_Excerpted text_:
Start of Block

ESG & Sustainability

6 questions
What is ESG and why is it important for Indian exporters? +

ESG (Environmental, Social, Governance) is a framework evaluating a company' sustainability performance. EU buyers are increasingly imposing ESG requirements on their supply chains — driven by: EU Taxonomy (green finance), CSRD (sustainability reporting), CSDDD (due diligence), EU Green Deal, and consumer demand for sustainable products. Indian exporters who cannot demonstrate ESG compliance risk losing EU contracts as sustainability becomes a procurement criterion.

What ESG documentation do EU buyers typically request from Indian suppliers? +

Common EU buyer ESG documentation requests from Indian suppliers: (1) Carbon footprint data (Scope 1, 2, and often Scope 3 from supply chain), (2) Energy consumption and renewable energy percentage, (3) Water consumption and wastewater treatment, (4) Waste generation and recycling rates, (5) Worker welfare: safety incidents, wages vs minimum wage, no child labour declaration, (6) SA 8000 certification or SMETA (Sedex Members Ethical Trade Audit) report, (7) ISO 14001 environmental management certificate, (8) Compliance with REACH, RoHS, WEEE.

End of Block

_Task instructions_:
**a.** In the ESG text, what does SMETA stand for?
**b.** Say whether each statement agrees with the ESG text, and quote the words that decide it. (i) CSRD refers to due diligence. (ii) Carbon footprint requests cover Scope 1 and 2, and often Scope 3. (iii) The environmental management certificate on the list is ISO 14001.
Work only from the ESG text shown above.

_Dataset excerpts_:
Start of Block

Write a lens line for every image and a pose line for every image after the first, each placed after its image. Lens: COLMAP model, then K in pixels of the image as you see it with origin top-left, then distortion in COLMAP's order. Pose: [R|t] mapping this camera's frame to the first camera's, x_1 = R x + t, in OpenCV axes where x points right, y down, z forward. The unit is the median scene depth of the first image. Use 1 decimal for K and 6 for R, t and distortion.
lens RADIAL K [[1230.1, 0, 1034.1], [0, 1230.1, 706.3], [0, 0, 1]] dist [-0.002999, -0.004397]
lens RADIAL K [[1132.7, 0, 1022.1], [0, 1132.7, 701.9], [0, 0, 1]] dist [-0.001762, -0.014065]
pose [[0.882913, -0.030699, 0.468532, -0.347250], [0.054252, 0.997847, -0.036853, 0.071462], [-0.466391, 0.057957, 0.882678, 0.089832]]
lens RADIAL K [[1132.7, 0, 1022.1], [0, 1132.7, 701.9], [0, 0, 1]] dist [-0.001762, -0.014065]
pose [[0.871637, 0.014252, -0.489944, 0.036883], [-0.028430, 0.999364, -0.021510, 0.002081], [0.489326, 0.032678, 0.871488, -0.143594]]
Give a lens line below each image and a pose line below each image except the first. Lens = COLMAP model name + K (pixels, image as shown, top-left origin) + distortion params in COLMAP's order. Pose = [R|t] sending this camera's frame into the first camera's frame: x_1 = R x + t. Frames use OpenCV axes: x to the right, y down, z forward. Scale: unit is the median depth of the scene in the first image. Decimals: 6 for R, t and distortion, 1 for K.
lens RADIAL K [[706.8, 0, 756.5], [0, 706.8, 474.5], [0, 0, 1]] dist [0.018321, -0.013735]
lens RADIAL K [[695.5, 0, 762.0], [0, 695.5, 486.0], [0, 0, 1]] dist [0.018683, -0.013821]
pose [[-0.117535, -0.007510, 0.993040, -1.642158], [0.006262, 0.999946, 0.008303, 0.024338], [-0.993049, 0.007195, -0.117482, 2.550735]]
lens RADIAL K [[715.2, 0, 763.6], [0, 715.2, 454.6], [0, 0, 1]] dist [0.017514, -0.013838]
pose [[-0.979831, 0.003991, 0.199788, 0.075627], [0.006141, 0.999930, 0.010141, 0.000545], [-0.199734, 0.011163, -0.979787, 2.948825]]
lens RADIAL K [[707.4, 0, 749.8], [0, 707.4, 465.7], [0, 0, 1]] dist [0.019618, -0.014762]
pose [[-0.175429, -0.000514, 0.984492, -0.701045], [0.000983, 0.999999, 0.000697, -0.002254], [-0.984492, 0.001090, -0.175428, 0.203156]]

End of Block

_Answers in order_:
**a.** Sedex Members Ethical Trade Audit.

**b.**
(i) No: "CSRD (sustainability reporting)"
(ii) Yes: "Scope 1, 2, and often Scope 3 from supply chain"
(iii) Yes: "ISO 14001 environmental management certificate"